## EXERCISE BRIEF
Decide whether each statement agrees with the forum excerpt below, answering yes or no and quoting the deciding words from it. 1. The first poster says there are days, even weeks, when they don't want to work. 2. The first poster says lazy people are welcomed in societies where everyone must contribute. 3. rsweet quotes the Thoreau passage word for word.

## TEXT PASSAGE
:::

I'm sorry but I don't get the argument "if you do what you like it's not the same". I love teaching and I love translating. Really. I am one of the relatively lucky ones (relatively because I need to find another job if I want to have a respectable income -as I define it; for others it would be too big for others too small-).

However, believe it or not, there are days, even weeks, during which I don't want to work. If that hasn't happened to you I am really happy for you really but you just can't understand me  There are times when I want to laze around. Or I want to take a trip (to i.e. the USA to see my boyfriend) and I just can't do it because there's work to be done.

As for the words the Hebrew used. OK He didn't use any of the words for work. What did He mean then by "the sweat of your brow"?

The feeling of not being worthy when you don't have a job comes from many and complex reasons.

I never said by the way that one should not contribute to the society. The society would fail if we all lazed about. However we've made work a value in itself not as a contribution to society. That's why many white people first encountering more.. "primitive" societies have considered them lazy. People in these societies would do as much as was needed , maybe working their collective behinds off at times and then doing no work whatsover when there was no need.

It wasn't being lazy. Lazy people are frowned upon in societies where it is vital for everyone to do his/her bit. They didn't consider work a good thing in itself however so they didn't feel the need to work more than necessary.

I hope I made what I mean clear although I'm afraid I haven't.


----------



## rsweet

For me, this is the fascinating part about work. When is doing nothing a part of the process of work? I remember a passage Thoreau wrote in _Walden._ I can't quote it word for word, but basically he sat outside his little cabin in the woods and watched the progress of a shaft of light cross the porch for an entire day. This image has remained my touchstone for a kind of spaciousness in life that can allow the mind and spirit to accomplish deep creative work. Was Thoreau doing nothing on that day? Did that day, and others like it, lead to incredible productivity and work?

:::

## MATERIAL PROVIDED
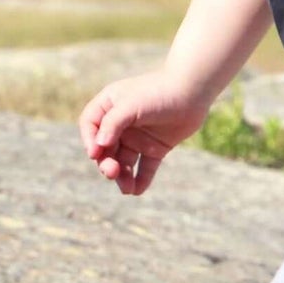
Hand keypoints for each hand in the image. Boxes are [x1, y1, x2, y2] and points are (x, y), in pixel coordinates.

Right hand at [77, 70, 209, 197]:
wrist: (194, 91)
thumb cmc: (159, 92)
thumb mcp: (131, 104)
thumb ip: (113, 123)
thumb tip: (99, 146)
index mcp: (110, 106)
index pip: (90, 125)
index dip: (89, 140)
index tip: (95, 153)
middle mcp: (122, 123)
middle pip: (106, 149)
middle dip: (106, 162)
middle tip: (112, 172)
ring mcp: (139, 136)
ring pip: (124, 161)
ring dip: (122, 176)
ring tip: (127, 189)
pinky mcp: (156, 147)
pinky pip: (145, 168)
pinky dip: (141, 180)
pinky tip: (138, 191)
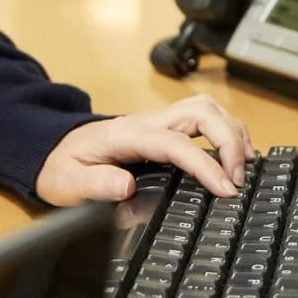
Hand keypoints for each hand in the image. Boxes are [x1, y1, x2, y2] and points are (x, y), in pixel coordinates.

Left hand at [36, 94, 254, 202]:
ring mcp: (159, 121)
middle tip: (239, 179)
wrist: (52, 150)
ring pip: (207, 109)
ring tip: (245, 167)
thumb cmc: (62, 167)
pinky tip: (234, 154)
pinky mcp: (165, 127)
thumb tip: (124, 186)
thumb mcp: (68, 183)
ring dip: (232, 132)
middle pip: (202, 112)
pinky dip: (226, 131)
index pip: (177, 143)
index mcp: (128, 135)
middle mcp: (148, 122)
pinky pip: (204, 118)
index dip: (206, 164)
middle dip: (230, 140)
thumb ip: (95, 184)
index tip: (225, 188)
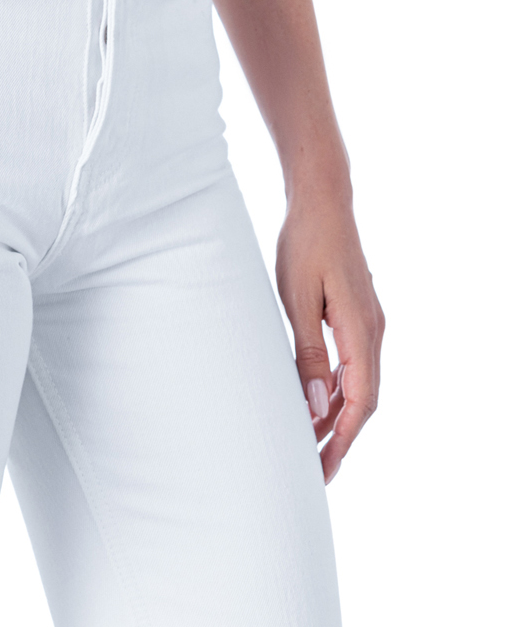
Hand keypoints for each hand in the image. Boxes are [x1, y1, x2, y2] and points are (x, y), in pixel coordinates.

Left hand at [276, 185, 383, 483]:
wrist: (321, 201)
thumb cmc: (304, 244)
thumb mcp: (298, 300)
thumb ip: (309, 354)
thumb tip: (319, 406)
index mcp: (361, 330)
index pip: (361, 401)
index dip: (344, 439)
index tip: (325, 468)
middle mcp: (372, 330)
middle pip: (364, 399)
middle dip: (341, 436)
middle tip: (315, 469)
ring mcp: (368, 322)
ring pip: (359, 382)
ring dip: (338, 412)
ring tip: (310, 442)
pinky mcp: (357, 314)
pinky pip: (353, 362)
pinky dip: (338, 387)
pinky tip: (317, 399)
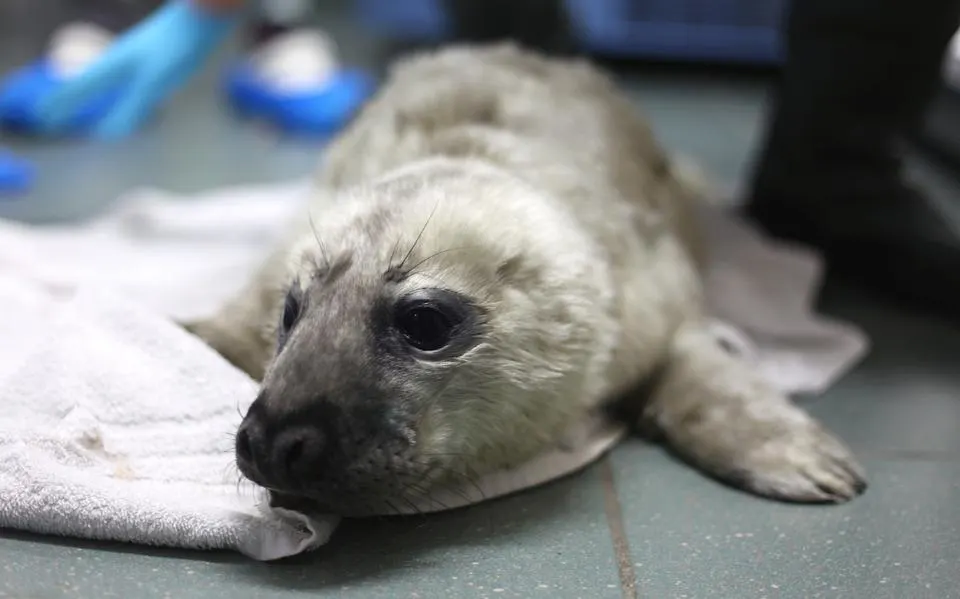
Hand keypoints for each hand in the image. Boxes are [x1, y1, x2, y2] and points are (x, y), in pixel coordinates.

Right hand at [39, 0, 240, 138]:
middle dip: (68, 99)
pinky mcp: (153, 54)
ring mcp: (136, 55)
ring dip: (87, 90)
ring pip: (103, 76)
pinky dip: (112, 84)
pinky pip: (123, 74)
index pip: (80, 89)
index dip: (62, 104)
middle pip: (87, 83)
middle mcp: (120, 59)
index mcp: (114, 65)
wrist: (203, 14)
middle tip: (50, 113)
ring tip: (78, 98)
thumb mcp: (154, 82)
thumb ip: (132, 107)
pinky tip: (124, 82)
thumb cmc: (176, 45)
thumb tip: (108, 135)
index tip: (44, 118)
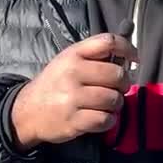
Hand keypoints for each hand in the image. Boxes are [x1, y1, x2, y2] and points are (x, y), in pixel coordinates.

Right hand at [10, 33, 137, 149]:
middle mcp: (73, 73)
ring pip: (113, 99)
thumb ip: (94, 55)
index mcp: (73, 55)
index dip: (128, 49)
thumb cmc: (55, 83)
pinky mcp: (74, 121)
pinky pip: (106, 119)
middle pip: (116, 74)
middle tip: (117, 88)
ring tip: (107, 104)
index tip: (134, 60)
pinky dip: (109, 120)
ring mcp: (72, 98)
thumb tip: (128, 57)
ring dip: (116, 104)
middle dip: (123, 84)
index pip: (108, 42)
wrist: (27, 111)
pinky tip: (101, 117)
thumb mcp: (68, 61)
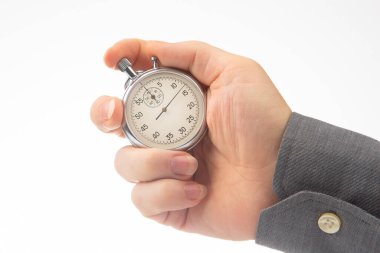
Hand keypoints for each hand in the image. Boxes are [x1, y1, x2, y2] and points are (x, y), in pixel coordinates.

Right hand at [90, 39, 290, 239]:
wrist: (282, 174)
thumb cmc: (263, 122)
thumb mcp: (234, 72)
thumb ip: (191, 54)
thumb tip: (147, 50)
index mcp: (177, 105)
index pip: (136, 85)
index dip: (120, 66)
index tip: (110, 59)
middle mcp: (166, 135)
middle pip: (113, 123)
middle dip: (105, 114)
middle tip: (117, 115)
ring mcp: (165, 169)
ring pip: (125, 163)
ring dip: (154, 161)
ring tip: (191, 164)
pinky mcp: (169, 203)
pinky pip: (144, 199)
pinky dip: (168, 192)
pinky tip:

:::

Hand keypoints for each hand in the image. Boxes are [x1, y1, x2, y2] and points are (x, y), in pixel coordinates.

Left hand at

:::

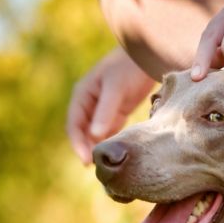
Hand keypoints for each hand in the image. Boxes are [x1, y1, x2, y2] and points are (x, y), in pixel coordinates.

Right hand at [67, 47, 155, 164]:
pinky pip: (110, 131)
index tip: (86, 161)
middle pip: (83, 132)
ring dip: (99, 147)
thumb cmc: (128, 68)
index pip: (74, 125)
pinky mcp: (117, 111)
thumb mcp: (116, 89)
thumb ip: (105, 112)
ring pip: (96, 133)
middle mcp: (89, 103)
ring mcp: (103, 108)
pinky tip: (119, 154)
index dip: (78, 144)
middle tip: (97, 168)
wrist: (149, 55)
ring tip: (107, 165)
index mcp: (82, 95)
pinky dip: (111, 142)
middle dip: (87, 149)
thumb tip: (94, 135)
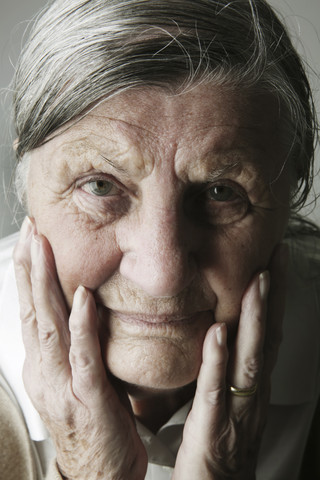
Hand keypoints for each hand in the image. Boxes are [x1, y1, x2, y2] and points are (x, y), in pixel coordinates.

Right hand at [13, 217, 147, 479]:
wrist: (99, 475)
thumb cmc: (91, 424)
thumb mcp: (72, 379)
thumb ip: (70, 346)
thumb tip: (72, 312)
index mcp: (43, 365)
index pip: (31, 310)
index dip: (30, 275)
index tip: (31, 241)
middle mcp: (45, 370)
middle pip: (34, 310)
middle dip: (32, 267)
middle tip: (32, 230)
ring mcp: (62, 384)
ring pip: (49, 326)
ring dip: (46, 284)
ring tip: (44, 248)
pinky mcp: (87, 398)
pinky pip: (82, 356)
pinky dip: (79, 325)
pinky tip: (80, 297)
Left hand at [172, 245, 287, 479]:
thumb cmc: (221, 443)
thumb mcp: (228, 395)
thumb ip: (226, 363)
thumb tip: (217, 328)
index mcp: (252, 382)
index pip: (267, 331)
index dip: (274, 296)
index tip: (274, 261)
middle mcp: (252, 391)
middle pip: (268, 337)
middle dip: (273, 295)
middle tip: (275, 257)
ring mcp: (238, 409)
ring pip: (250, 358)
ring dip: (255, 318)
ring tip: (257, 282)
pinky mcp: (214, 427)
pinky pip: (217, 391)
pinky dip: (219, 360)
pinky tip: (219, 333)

:::

## EXERCISE RESULT
1. Yes: "there are days, even weeks, during which I don't want to work."
2. No: "Lazy people are frowned upon in societies where it is vital for everyone to do his/her bit."
3. No: "I can't quote it word for word"